Calls for more representative police forces, made regularly over the past four decades, rest in part on the assumption that hiring minority officers will help departments overcome adverse selection and moral hazard problems that lead to overly aggressive and discriminatory policing. However, the empirical evidence regarding the relationship between force representativeness and improved policing outcomes has been remarkably mixed. This article explores the effectiveness of another method that departments can use to overcome those same problems, as well as the degree to which those methods may interact with the demographic composition of police departments. Results from a difference-in-differences analysis of more than 500 police departments in 2002 and 2008 suggest that screening recruits for conflict management skills reduces racial disproportion in discretionary arrests, particularly in departments that are more representative of the communities they serve. The analyses also suggest that conflict management screening, when combined with recruit screening for sensitivity to diverse cultures, reduces the lethal use of force by police.

Notes

1 For similar examples of mixed findings regarding representation in the criminal justice literature, see Bradbury and Kellough (Citation2011).
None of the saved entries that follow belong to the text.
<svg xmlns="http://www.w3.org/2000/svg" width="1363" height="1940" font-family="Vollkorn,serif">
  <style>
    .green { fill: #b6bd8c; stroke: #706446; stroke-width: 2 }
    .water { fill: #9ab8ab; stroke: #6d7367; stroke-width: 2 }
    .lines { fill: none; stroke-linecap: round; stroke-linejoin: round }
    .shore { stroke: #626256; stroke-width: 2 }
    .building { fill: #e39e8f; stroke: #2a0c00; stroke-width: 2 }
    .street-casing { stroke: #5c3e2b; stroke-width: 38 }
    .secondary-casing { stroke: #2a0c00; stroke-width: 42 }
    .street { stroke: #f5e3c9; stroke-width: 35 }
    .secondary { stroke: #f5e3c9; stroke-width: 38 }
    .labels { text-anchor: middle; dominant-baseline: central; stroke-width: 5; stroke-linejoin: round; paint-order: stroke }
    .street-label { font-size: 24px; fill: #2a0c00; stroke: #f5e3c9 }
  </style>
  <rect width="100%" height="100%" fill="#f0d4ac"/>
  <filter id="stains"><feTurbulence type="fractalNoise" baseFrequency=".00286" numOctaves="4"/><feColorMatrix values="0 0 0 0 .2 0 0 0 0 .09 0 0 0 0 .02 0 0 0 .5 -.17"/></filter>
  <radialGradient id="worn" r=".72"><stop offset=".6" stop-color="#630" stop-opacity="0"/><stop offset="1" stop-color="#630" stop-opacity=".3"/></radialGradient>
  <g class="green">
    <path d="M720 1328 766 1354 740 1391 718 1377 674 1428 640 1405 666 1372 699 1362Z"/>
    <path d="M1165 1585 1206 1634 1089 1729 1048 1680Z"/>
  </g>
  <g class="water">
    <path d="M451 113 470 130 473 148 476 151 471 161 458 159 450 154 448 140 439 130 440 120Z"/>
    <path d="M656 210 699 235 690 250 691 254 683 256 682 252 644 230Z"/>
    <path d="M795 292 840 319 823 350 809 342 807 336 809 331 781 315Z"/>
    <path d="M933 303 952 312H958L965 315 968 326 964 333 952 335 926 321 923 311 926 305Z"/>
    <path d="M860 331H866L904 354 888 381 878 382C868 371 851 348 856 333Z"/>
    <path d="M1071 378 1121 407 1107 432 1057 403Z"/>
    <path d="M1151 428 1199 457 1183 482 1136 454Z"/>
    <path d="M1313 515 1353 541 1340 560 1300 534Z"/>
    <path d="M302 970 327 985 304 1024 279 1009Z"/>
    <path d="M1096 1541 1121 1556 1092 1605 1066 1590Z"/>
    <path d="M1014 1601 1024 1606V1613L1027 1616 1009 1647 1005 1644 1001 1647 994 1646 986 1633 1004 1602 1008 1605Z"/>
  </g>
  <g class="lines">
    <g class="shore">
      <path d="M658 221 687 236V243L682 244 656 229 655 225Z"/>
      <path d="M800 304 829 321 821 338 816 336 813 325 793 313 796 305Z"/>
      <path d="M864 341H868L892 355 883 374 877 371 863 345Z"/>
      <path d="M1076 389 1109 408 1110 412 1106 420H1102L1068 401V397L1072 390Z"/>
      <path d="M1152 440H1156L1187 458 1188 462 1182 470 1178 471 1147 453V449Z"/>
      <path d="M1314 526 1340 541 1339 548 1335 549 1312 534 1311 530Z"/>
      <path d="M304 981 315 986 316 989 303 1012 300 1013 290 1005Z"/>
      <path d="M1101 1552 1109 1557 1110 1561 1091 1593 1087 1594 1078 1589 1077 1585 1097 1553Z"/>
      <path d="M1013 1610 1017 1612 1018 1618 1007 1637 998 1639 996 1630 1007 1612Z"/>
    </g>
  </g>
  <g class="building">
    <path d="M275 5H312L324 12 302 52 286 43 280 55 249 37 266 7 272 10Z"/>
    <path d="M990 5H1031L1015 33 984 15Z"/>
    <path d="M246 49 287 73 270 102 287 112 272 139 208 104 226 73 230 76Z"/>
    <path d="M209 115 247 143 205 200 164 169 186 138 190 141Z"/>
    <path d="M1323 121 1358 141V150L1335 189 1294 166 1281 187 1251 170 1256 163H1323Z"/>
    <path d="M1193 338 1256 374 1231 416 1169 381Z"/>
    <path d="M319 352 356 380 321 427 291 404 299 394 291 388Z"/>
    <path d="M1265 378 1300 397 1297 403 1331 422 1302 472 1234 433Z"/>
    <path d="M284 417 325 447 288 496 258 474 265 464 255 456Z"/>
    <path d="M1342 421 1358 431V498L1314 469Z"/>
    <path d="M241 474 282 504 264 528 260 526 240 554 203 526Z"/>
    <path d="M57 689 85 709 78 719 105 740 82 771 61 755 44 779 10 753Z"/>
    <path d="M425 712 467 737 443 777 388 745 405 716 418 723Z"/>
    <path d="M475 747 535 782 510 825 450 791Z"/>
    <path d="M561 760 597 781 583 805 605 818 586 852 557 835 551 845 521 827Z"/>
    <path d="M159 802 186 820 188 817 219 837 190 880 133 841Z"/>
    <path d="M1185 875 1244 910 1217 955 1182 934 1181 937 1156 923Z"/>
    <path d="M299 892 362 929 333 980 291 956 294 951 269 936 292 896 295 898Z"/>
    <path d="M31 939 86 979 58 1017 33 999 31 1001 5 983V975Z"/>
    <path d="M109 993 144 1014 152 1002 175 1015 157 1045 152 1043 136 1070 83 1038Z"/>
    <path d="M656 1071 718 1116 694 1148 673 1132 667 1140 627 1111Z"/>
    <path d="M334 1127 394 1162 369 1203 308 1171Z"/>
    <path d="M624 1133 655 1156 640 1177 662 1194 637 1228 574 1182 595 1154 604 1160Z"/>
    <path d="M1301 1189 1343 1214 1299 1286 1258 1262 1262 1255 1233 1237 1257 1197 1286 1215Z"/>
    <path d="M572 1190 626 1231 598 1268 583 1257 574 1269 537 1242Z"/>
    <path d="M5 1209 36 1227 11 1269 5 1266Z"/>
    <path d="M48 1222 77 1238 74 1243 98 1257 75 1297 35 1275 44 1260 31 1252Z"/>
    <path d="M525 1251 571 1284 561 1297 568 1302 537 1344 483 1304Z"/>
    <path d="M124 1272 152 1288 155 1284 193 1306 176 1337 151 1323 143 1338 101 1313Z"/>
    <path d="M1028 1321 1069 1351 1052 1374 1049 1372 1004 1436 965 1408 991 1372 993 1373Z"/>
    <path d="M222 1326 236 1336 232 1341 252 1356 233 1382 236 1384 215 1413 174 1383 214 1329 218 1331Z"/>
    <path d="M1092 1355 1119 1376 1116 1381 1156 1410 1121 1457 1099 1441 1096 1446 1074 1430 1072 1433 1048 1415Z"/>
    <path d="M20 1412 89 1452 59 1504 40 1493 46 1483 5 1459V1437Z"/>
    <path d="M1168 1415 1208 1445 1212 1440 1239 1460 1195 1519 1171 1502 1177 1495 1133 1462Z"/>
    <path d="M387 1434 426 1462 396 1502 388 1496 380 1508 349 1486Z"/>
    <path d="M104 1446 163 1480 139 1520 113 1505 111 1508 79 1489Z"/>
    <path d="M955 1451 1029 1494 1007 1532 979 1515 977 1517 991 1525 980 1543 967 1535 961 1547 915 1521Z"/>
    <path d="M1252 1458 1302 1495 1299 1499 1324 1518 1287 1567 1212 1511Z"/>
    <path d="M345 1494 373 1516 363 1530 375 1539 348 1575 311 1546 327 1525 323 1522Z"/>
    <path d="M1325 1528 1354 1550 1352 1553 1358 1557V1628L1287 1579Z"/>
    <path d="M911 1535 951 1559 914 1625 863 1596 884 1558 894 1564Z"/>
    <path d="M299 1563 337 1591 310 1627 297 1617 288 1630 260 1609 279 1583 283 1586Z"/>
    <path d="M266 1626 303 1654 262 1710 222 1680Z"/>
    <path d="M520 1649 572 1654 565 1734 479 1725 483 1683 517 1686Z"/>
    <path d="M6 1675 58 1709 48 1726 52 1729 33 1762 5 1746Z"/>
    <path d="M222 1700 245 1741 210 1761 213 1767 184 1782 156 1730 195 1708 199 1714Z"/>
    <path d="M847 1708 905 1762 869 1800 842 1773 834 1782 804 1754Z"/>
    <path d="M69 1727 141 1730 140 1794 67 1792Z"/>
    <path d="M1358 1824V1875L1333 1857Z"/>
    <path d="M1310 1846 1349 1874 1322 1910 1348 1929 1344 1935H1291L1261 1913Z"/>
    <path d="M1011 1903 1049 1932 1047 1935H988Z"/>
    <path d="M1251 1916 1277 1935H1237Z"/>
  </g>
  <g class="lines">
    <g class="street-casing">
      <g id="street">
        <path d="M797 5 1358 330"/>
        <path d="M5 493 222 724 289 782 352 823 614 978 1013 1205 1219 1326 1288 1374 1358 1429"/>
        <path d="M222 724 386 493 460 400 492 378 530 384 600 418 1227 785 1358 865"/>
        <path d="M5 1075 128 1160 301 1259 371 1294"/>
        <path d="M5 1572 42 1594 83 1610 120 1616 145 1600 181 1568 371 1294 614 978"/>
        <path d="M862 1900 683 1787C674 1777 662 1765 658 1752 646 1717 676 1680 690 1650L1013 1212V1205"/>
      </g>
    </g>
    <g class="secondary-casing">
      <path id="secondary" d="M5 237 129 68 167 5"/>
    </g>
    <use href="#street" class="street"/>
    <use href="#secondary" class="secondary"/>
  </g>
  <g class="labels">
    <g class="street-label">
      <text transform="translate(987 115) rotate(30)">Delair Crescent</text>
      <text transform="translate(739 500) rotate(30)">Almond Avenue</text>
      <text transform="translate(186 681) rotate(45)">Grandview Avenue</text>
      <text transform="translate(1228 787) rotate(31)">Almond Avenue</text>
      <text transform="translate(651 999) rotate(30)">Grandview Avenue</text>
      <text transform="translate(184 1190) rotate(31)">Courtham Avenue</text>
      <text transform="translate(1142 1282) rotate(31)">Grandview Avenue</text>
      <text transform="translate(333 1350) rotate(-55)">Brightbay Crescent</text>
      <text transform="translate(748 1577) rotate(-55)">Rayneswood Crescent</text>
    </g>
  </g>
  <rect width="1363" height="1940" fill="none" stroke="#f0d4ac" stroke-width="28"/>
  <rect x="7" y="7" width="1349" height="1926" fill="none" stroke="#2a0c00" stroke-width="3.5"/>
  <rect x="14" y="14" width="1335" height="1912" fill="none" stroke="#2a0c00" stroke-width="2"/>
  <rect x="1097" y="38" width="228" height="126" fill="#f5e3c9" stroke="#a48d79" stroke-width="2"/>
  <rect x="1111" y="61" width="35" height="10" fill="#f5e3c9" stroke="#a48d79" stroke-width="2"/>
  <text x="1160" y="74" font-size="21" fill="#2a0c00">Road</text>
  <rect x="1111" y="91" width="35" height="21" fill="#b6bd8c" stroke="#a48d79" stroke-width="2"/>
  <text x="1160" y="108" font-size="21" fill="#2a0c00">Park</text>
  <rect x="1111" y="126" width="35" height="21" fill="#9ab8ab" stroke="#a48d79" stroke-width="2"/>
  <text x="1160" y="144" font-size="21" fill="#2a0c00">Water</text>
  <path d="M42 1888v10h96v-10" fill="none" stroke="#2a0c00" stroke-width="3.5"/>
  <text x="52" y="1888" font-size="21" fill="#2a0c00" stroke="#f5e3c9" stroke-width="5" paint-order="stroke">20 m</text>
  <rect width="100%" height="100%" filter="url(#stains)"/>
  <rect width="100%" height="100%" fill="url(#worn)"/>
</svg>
2 Departments appear in our sample if they had 80 or more officers in at least one of the years. We restrict the analysis to these years because, while the LEMAS was fielded in 2013, the instrument did not include questions about screening techniques.

4 See crowd-sourced data such as fatalencounters.com; public interest group compiled data from mappingpoliceviolence.org; and data compiled through investigative journalism such as the “Fallen” dataset maintained by the Guardian or the “Fatal Force” dataset compiled by the Washington Post.

5 We also estimated models using the proportion of African American officers (rather than the proportion relative to the proportion in the larger population). The findings are very similar except that the interaction between this measure of representation and both screenings (see ) is no longer statistically significant. It is important to note that the race of officers does not have a significant impact on our dependent variables regardless of whether we use measure representation relative to population or simply as a proportion of total officers.

6 The results are unchanged if we use the total violent crime rate.

7 This assumption in difference-in-differences analyses is that treatment effects are properly estimated because the trends in the dependent variable are parallel in treated and untreated units until after the treatment.

8 We believe that our measure of African American officers relative to African American population is the best measure of representation, as opposed to a measure that simply captures the total proportion of the force that is African American. Nonetheless, it is important to note that if we use the latter measure, the direct impact of screenings reported herein remains unchanged, but the effect is no longer significantly moderated by force make-up.